Recorded data
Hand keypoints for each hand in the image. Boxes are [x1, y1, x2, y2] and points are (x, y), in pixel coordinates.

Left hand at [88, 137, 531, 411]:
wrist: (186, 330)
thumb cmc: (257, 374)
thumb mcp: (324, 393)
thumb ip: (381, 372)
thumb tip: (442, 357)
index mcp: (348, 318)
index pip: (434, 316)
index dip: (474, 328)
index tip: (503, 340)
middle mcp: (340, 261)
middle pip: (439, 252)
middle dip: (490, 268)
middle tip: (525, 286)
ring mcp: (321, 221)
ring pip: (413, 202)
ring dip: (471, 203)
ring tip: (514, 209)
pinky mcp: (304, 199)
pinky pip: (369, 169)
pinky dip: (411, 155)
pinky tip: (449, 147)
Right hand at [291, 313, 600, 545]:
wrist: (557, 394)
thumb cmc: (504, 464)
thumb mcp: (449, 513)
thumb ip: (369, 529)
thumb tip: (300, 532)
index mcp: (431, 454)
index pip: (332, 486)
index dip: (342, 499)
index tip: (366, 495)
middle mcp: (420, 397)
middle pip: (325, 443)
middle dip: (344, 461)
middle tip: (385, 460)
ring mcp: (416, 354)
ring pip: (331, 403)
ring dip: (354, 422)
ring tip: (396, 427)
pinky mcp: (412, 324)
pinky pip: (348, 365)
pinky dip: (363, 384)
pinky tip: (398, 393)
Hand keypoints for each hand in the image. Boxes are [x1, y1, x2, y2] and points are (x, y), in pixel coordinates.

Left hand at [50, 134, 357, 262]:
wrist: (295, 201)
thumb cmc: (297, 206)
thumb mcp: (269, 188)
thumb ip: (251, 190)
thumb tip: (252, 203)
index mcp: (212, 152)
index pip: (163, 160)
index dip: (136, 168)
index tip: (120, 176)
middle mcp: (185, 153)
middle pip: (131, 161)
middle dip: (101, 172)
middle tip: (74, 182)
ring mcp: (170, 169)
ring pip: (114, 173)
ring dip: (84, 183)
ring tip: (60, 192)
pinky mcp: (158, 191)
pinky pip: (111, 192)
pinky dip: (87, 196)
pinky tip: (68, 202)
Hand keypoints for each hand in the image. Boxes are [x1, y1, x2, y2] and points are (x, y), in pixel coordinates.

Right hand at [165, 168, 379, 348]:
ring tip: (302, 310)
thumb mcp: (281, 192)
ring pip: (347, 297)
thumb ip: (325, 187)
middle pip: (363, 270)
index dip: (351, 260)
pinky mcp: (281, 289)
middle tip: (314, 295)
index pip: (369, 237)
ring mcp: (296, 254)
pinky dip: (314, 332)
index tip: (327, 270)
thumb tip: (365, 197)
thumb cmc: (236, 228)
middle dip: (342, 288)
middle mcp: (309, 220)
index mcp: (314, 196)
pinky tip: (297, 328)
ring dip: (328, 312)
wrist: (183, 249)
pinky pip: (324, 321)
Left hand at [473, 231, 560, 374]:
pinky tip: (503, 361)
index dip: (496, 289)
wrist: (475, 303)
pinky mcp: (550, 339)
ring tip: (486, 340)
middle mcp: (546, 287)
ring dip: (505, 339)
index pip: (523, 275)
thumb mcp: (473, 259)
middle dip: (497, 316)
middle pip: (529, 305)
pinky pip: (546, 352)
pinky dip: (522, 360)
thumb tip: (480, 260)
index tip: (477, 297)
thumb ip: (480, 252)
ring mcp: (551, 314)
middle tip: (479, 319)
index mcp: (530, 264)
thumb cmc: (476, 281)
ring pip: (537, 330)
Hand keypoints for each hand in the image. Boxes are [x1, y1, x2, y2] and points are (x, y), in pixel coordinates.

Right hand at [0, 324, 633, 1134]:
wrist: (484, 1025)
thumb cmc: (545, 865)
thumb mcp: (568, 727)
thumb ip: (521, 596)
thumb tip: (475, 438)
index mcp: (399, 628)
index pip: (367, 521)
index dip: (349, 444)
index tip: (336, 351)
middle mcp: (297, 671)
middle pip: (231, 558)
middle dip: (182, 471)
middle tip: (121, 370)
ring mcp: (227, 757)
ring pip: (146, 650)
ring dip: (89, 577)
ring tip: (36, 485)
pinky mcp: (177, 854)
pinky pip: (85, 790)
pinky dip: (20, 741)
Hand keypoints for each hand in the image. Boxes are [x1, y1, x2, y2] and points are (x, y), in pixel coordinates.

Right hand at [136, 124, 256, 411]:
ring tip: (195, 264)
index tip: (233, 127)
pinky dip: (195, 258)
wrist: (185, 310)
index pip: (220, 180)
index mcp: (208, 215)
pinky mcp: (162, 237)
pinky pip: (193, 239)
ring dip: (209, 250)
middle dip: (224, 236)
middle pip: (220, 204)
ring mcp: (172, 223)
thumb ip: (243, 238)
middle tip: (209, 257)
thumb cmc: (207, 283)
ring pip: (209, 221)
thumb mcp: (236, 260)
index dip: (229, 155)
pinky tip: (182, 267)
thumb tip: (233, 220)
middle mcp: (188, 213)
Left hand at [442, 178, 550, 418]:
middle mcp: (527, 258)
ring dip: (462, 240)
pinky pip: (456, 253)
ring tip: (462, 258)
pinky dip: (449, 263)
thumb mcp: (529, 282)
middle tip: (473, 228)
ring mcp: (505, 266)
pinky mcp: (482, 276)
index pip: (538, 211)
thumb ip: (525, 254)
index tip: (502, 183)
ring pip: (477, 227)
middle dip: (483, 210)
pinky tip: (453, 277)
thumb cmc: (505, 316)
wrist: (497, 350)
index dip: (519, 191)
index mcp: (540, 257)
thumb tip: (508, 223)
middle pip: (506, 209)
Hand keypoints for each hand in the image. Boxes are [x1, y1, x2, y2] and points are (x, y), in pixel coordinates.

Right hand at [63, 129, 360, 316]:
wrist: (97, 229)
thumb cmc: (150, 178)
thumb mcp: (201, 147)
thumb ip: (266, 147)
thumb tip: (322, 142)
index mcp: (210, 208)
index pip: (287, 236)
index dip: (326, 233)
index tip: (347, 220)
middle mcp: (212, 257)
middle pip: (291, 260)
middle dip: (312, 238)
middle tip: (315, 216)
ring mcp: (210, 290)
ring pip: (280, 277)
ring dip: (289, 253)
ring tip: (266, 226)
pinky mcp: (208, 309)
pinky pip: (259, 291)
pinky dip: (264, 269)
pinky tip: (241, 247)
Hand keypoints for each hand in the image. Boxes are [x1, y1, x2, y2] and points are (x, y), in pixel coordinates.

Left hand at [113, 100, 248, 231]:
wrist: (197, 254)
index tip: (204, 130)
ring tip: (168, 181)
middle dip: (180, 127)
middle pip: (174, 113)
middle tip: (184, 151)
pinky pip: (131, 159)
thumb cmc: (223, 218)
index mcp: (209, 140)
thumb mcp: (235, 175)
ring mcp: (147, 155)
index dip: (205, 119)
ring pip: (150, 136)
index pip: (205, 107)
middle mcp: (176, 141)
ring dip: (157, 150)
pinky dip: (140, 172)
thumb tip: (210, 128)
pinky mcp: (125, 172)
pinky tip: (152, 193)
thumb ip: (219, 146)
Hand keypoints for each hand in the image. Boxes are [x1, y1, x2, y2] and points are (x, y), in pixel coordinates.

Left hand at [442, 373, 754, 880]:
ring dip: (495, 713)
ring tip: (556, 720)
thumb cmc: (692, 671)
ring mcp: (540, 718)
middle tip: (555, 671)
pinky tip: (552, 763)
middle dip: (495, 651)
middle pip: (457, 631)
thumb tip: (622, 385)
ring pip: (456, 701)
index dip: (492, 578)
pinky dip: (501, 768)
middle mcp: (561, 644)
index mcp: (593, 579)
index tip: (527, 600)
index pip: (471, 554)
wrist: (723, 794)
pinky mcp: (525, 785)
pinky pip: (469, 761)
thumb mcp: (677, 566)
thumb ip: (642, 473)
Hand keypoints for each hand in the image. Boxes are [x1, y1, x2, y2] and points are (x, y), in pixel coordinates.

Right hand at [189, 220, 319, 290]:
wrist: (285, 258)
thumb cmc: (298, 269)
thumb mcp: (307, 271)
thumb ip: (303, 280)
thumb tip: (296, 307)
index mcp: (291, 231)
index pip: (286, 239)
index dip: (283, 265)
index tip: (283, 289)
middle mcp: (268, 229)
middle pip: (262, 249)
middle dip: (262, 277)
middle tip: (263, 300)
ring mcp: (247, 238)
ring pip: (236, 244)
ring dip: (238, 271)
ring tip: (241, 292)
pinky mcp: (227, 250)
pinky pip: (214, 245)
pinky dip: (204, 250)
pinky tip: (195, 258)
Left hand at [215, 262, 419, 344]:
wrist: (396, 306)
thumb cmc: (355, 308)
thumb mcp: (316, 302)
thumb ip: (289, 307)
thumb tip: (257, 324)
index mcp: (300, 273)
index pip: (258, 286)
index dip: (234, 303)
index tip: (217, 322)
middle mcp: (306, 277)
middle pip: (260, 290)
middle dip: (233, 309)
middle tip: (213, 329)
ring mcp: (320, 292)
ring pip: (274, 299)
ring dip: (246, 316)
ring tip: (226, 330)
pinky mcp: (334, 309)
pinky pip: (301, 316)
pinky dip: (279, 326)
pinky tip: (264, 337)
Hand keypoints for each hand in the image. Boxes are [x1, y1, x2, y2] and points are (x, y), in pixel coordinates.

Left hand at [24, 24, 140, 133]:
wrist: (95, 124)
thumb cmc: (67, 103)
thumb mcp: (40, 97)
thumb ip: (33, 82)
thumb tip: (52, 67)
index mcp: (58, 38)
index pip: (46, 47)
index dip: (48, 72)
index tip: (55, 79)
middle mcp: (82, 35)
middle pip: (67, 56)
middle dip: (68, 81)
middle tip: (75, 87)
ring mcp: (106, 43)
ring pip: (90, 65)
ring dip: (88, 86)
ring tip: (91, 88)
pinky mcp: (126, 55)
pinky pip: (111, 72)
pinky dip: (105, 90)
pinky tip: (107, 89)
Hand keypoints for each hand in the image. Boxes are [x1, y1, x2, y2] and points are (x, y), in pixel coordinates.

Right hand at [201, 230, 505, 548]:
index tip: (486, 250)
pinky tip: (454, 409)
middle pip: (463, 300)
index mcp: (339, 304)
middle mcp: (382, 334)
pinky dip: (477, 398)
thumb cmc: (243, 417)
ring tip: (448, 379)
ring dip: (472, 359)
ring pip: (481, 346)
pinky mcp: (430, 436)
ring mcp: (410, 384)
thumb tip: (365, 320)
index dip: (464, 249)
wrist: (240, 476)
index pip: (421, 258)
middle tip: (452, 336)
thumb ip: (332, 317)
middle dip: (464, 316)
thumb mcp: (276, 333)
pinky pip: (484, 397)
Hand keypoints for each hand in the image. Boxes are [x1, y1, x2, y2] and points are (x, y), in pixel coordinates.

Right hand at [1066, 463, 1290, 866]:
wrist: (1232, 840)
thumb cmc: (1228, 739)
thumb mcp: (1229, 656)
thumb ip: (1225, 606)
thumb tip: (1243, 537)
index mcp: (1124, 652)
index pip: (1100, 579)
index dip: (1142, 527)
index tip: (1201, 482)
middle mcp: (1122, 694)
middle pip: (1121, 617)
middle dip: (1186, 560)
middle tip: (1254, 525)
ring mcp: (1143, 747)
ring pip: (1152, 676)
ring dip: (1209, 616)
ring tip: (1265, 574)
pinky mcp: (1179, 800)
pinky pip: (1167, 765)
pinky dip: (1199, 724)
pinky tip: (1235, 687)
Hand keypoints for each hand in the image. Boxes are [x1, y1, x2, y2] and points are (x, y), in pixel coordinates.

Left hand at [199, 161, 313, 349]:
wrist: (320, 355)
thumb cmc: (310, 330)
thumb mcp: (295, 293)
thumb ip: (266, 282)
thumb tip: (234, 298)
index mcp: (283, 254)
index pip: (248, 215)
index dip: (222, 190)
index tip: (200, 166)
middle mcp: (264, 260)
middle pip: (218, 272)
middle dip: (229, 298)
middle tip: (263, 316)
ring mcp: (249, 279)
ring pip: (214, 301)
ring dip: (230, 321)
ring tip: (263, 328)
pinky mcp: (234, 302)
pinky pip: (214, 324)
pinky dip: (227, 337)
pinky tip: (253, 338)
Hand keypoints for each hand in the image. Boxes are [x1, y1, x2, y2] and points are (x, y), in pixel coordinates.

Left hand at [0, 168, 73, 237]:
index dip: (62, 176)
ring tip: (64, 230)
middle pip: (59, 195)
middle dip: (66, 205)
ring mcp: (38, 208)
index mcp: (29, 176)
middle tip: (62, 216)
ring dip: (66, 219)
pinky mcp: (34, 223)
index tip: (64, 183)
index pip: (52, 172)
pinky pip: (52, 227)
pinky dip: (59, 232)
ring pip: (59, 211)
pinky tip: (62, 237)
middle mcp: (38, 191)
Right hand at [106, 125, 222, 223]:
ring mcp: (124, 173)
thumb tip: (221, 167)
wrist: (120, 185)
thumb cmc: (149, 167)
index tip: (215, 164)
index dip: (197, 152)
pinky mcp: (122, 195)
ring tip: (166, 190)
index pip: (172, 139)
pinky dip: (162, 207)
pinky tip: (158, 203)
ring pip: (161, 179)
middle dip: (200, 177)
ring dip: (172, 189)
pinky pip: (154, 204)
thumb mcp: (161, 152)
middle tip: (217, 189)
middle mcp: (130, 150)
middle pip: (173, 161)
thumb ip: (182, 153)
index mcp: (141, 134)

**Task statement**
Above are the entries. Quote exactly the lines from the one bearing "index mcp: (210, 208)" through the one bearing "middle pip: (174, 113)".

**Answer to the exercise**
index mcp: (210, 208)
index pip: (287, 236)
index dip: (326, 233)
index tip: (347, 220)
middle mcp: (212, 257)
middle pip: (291, 260)
middle dip: (312, 238)
middle tip: (315, 216)
ring mcp: (210, 290)
ring pip: (280, 277)
ring dip: (289, 253)
ring tip: (266, 226)
pinky mcp: (208, 309)
pinky pip: (259, 291)
pinky dip: (264, 269)
pinky tip: (241, 247)
Hand keypoints for each hand in the image. Boxes are [x1, y1, x2, y2] and points are (x, y), in pixel coordinates.

Left hand at [113, 100, 248, 231]:
wrist: (197, 254)
index tip: (204, 130)
ring tip: (168, 181)
middle dip: (180, 127)
middle pip: (174, 113)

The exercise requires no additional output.